もう一つは、同じ世代に生れた人同志の給付と、保険料負担のバランスを図ることです。
 今の年金制度は、職種によって七つに分かれておりそれぞれ制度の成り立ちや年金を受けとる要件が異っています。
 負担する保険料の額や受けとる年金額の違いをはじめ、一人で複数の年金を受けている人がいる反面、なにも年金を受けられない人がいるのです。
-制度の一元化-
 今回の国民年金改正の大きな目玉は、全国民共通の基礎年金を導入することです。これは、公的年金制度の長期的安定と発展を目指した制度の一元化を基本に給付と負担のバランス、制度間格差の提正を中心に根本的な見直しをする必要があります。

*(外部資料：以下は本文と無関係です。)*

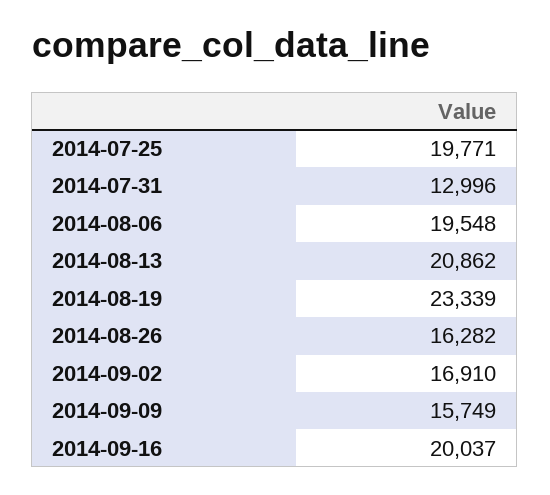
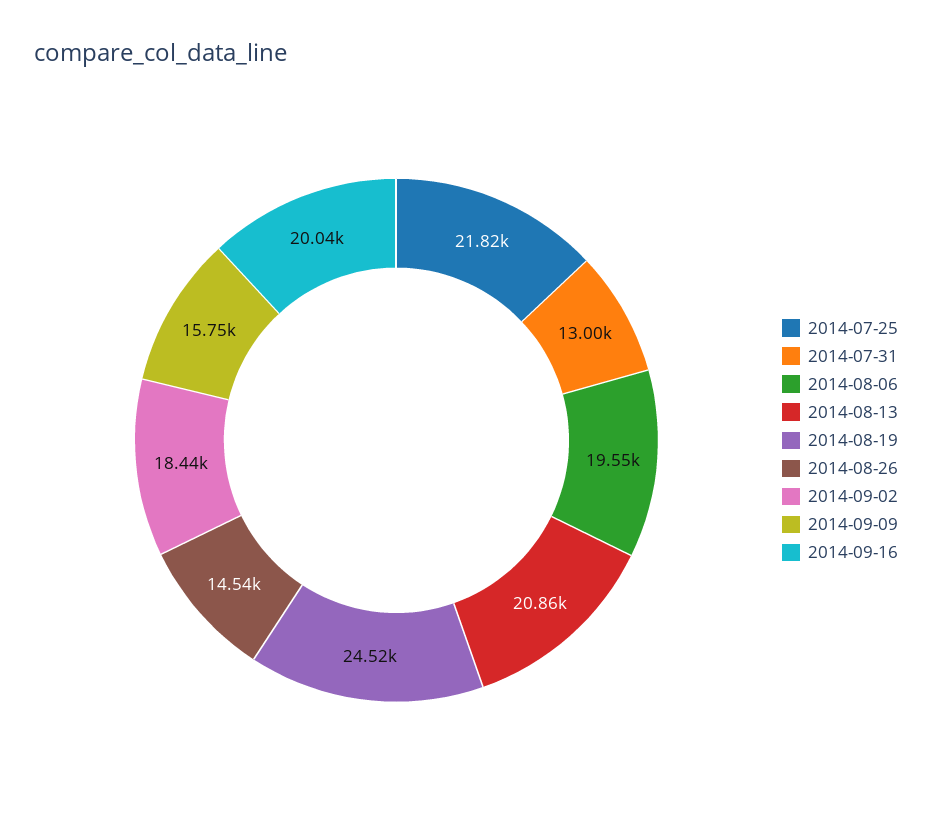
  {
-   "2014-07-25": 19771,
+   "2014-07-25": 21820,
    "2014-07-31": 12996,
    "2014-08-06": 19548,
    "2014-08-13": 20862,
-   "2014-08-19": 23339,
+   "2014-08-19": 24520,
-   "2014-08-26": 16282,
+   "2014-08-26": 14540,
-   "2014-09-02": 16910,
+   "2014-09-02": 18440,
    "2014-09-09": 15749,
    "2014-09-16": 20037
  }

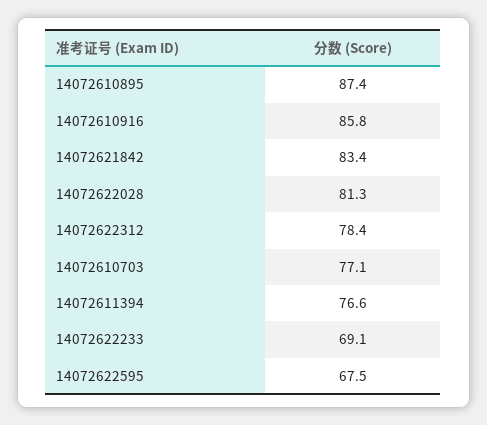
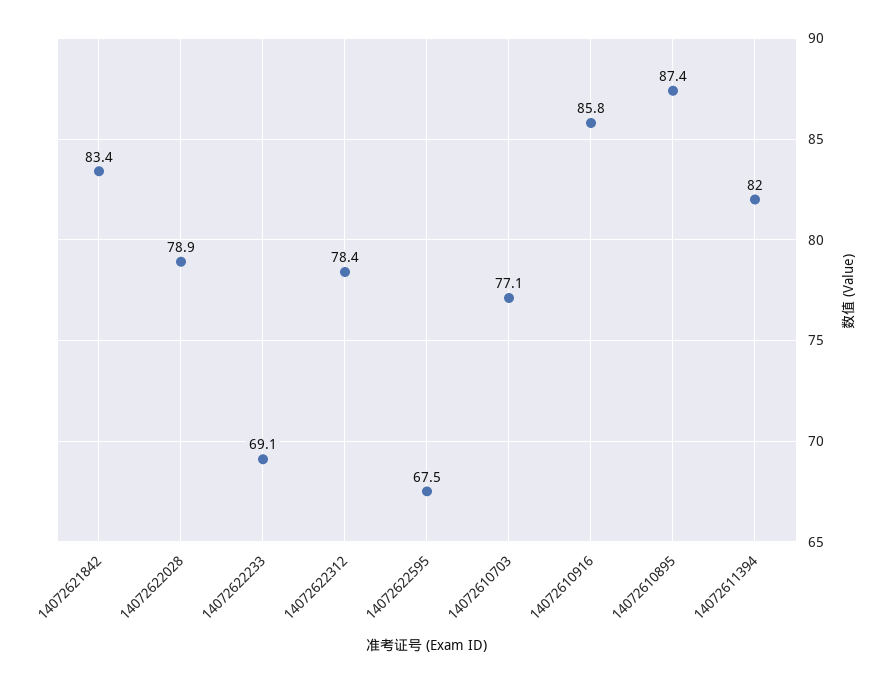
  {
    "14072610895": 87.4,
    "14072610916": 85.8,
    "14072621842": 83.4,
-   "14072622028": 81.3,
+   "14072622028": 78.9,
    "14072622312": 78.4,
    "14072610703": 77.1,
-   "14072611394": 76.6,
+   "14072611394": 82,
    "14072622233": 69.1,
    "14072622595": 67.5
  }

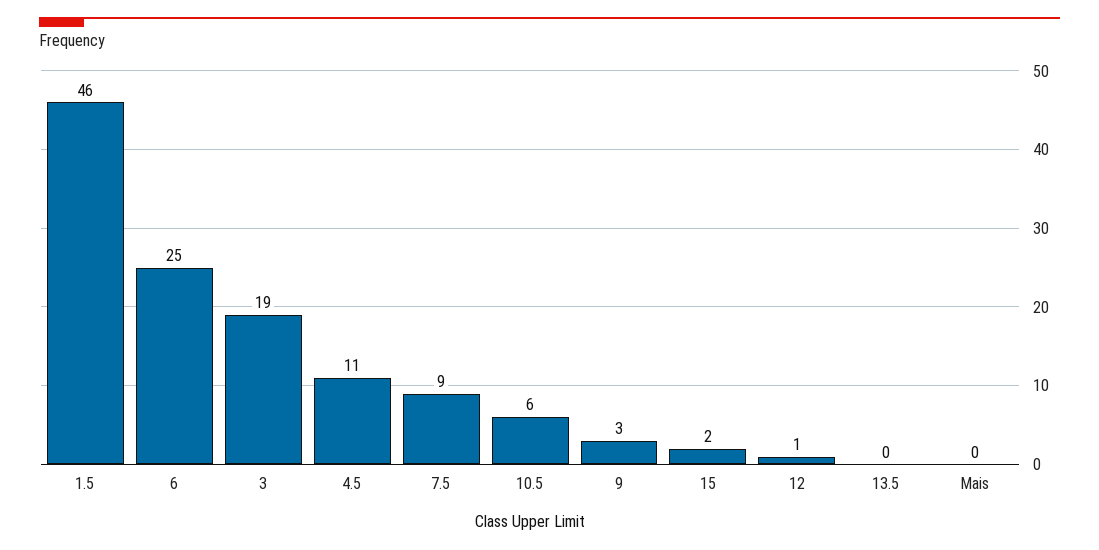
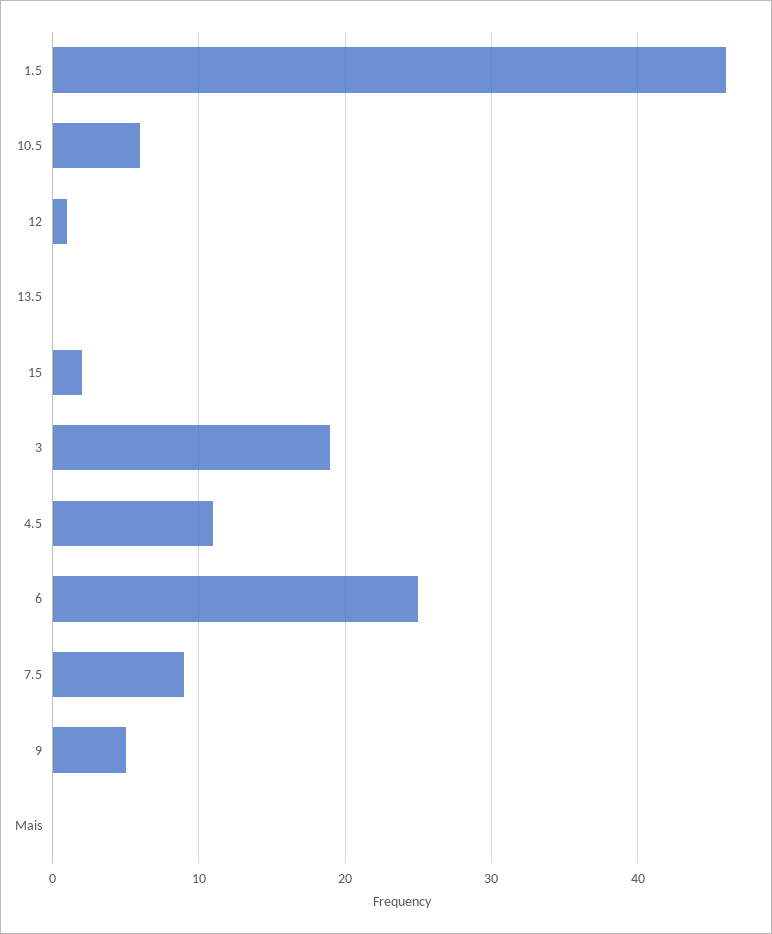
  {
    "1.5": 46,
    "6": 25,
    "3": 19,
    "4.5": 11,
    "7.5": 9,
    "10.5": 6,
-   "9": 3,
+   "9": 5,
    "15": 2,
    "12": 1,
    "13.5": 0,
    "Mais": 0
  }

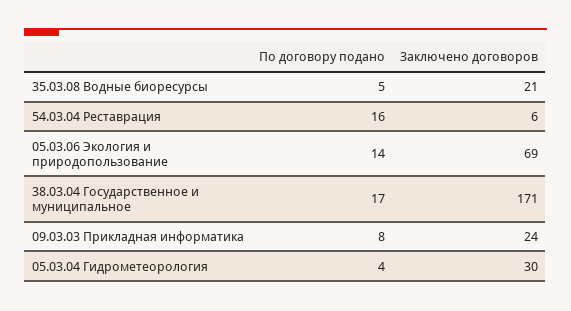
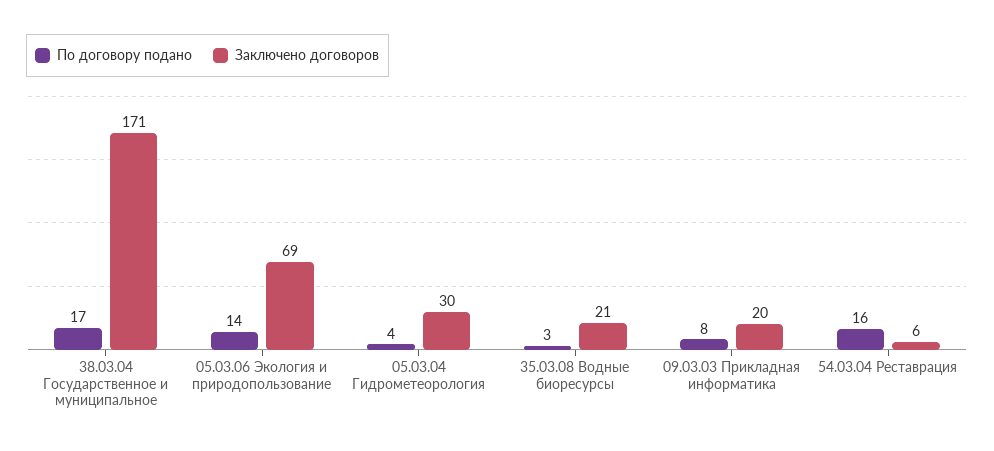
  {
    "По договору подано": {
-     "35.03.08 Водные биоресурсы": 5,
+     "35.03.08 Водные биоресурсы": 3,
      "54.03.04 Реставрация": 16,
      "05.03.06 Экология и природопользование": 14,
      "38.03.04 Государственное и муниципальное": 17,
      "09.03.03 Прикладная информатика": 8,
      "05.03.04 Гидрометеорология": 4
    },
    "Заключено договоров": {
      "35.03.08 Водные биоресурсы": 21,
      "54.03.04 Реставрация": 6,
      "05.03.06 Экология и природопользование": 69,
      "38.03.04 Государственное и муниципальное": 171,
-     "09.03.03 Прикладная информатика": 24,
+     "09.03.03 Прикладная информатика": 20,
      "05.03.04 Гидрометеорология": 30
    }
  }

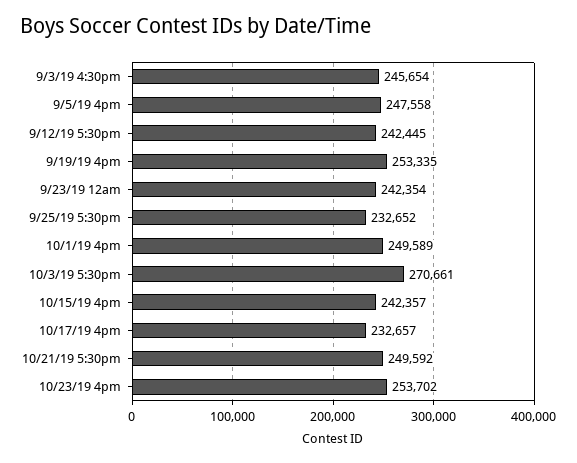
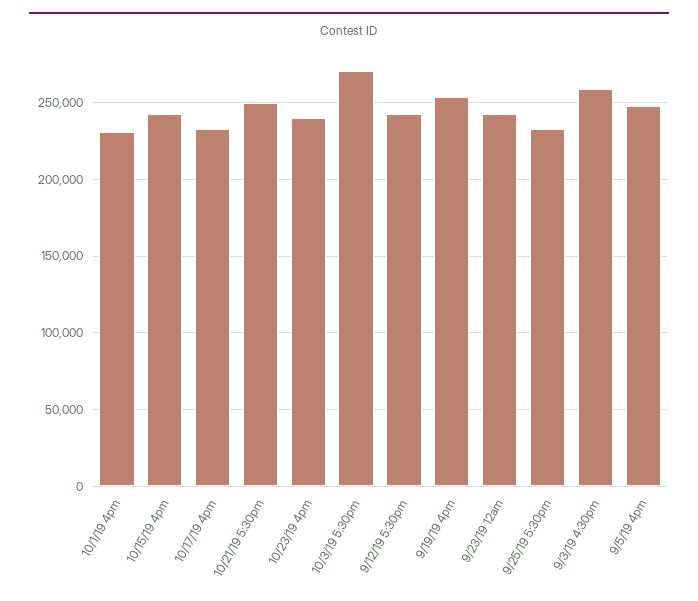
  {
-   "9/3/19 4:30pm": 245654,
+   "9/3/19 4:30pm": 260000,
    "9/5/19 4pm": 247558,
    "9/12/19 5:30pm": 242445,
    "9/19/19 4pm": 253335,
    "9/23/19 12am": 242354,
    "9/25/19 5:30pm": 232652,
-   "10/1/19 4pm": 249589,
+   "10/1/19 4pm": 230000,
    "10/3/19 5:30pm": 270661,
    "10/15/19 4pm": 242357,
    "10/17/19 4pm": 232657,
    "10/21/19 5:30pm": 249592,
-   "10/23/19 4pm": 253702
+   "10/23/19 4pm": 240000
  }

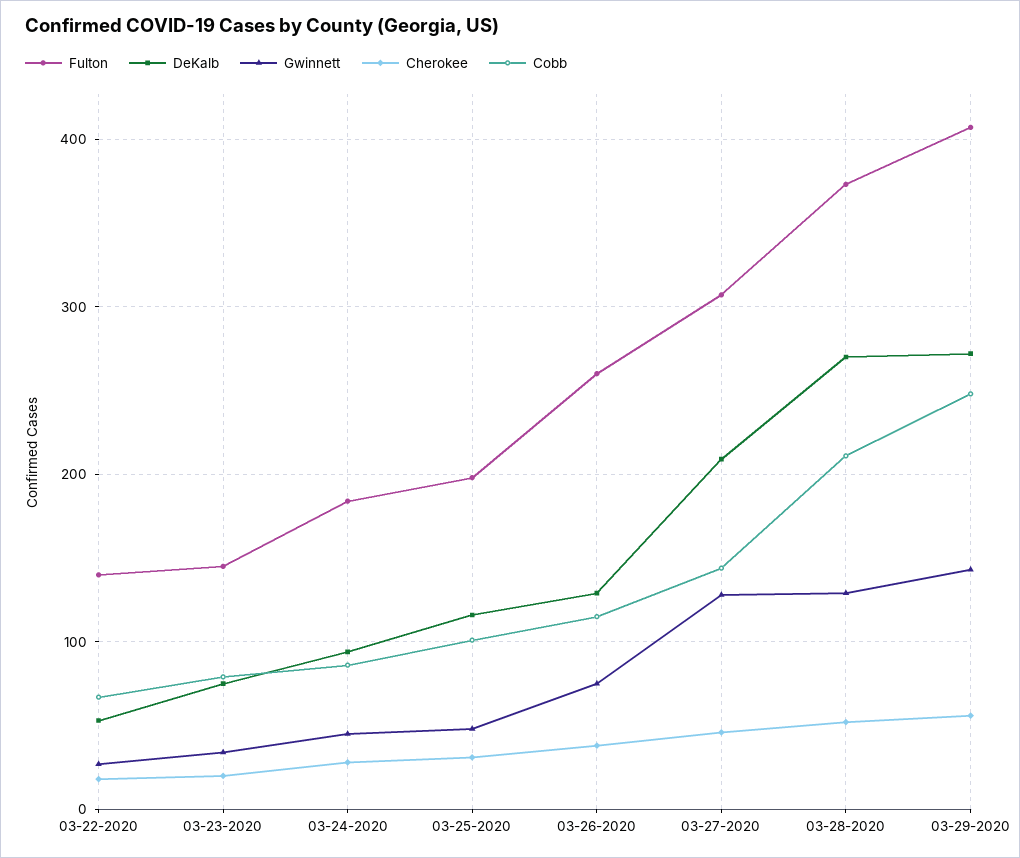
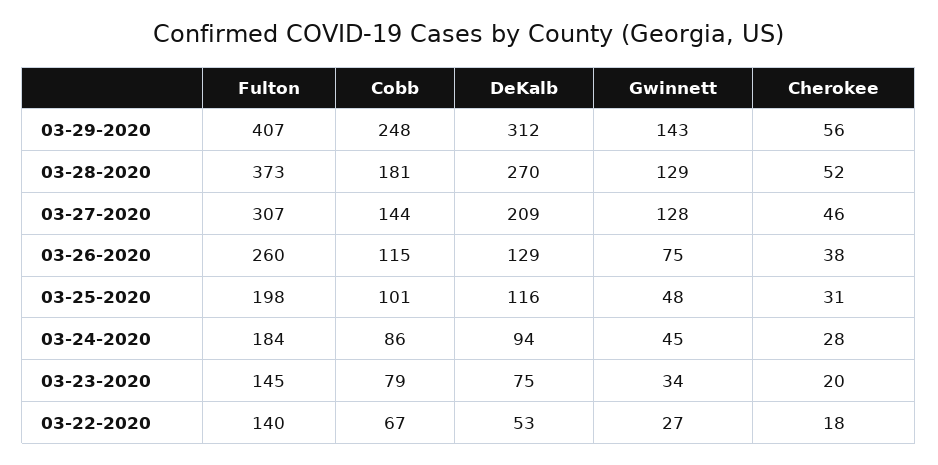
  {
    "Fulton": {
      "03-22-2020": 140,
      "03-23-2020": 145,
      "03-24-2020": 184,
      "03-25-2020": 198,
      "03-26-2020": 260,
      "03-27-2020": 307,
      "03-28-2020": 373,
      "03-29-2020": 407
    },
    "DeKalb": {
      "03-22-2020": 53,
      "03-23-2020": 75,
      "03-24-2020": 94,
      "03-25-2020": 116,
      "03-26-2020": 129,
      "03-27-2020": 209,
      "03-28-2020": 270,
-     "03-29-2020": 270
+     "03-29-2020": 312
    },
    "Gwinnett": {
      "03-22-2020": 27,
      "03-23-2020": 34,
      "03-24-2020": 45,
      "03-25-2020": 48,
      "03-26-2020": 75,
      "03-27-2020": 128,
      "03-28-2020": 129,
      "03-29-2020": 143
    },
    "Cherokee": {
      "03-22-2020": 18,
      "03-23-2020": 20,
      "03-24-2020": 28,
      "03-25-2020": 31,
      "03-26-2020": 38,
      "03-27-2020": 46,
      "03-28-2020": 52,
      "03-29-2020": 56
    },
    "Cobb": {
      "03-22-2020": 67,
      "03-23-2020": 79,
      "03-24-2020": 86,
      "03-25-2020": 101,
      "03-26-2020": 115,
      "03-27-2020": 144,
-     "03-28-2020": 210,
+     "03-28-2020": 181,
      "03-29-2020": 248
    }
  }

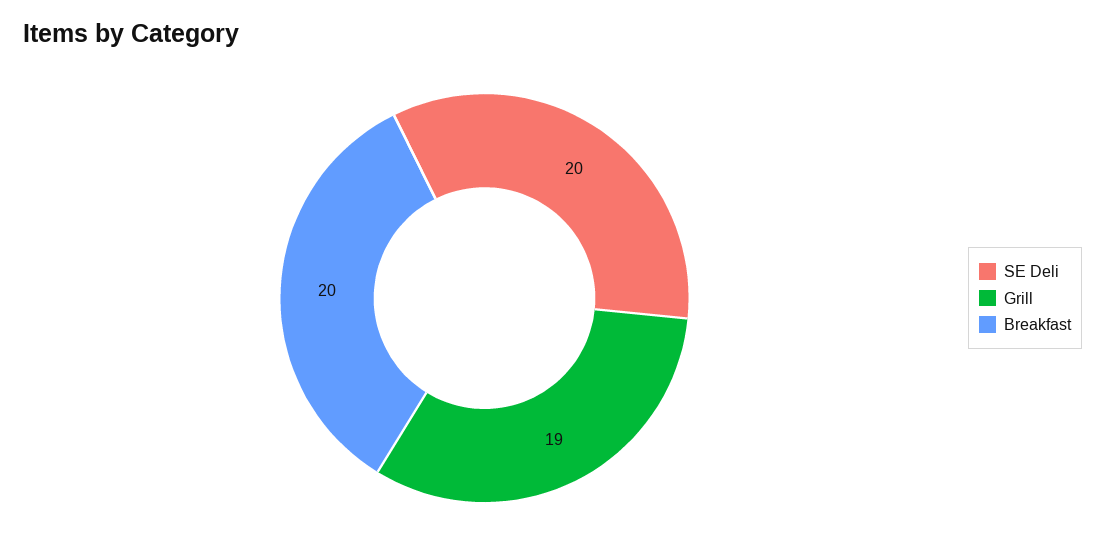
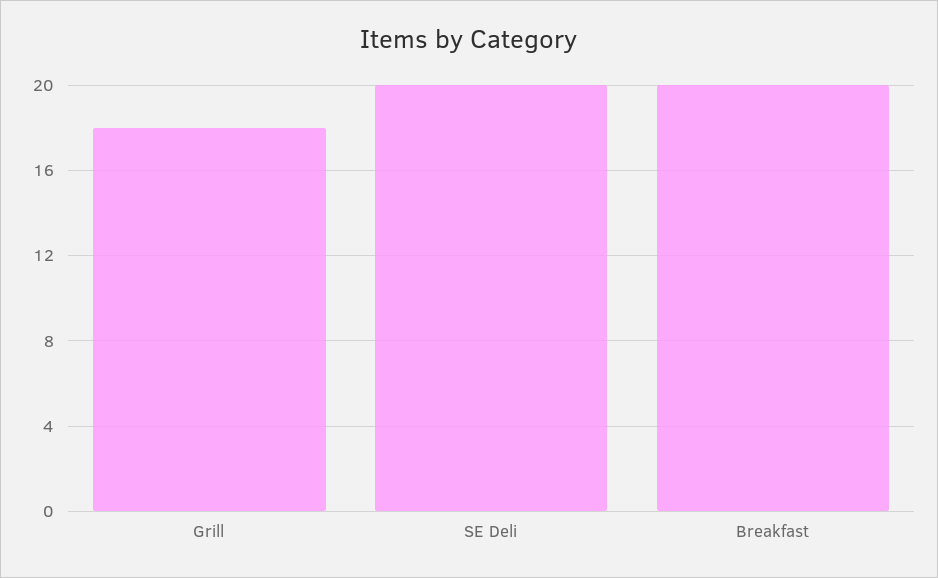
  {
    "SE Deli": 20,
-   "Grill": 19,
+   "Grill": 18,
    "Breakfast": 20
  }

 制度の一元化の第一段階は、国民年金、厚生年金、船員保険をまず統合して、現行の国民年金を基礎年金とした個人単位の年金が支給されます。
-上乗せ制度-
 基礎年金を基本に、例えば、厚生年金では、報酬比例の年金を支給する「基礎年金の上乗せ」の制度として位置づけ全体としていわゆる二階建ての年金制度となります。現行の制度のそれぞれの独自制を生かしたままで各制度に共通する部分を基礎年金という形にするわけです。
-基礎年金のめざすもの-
 基礎年金として制度の一元化を図ることにより現行制度の分立によって生じているいくつかの問題を解決します。
①婦人の年金権を確立する。
 サラリーマンの奥さんについても、国民年金がすべて適用されますので、今後はサラリーマン夫婦の世帯では、夫・妻、それぞれ基礎年金が支給されます。
②障害年金を改善する。
 現行の制度では、幼くて障害福祉年金が支給されることになっていますが、新しい制度では幼い時から障害の方々にも障害基礎年金が支給されるようになります。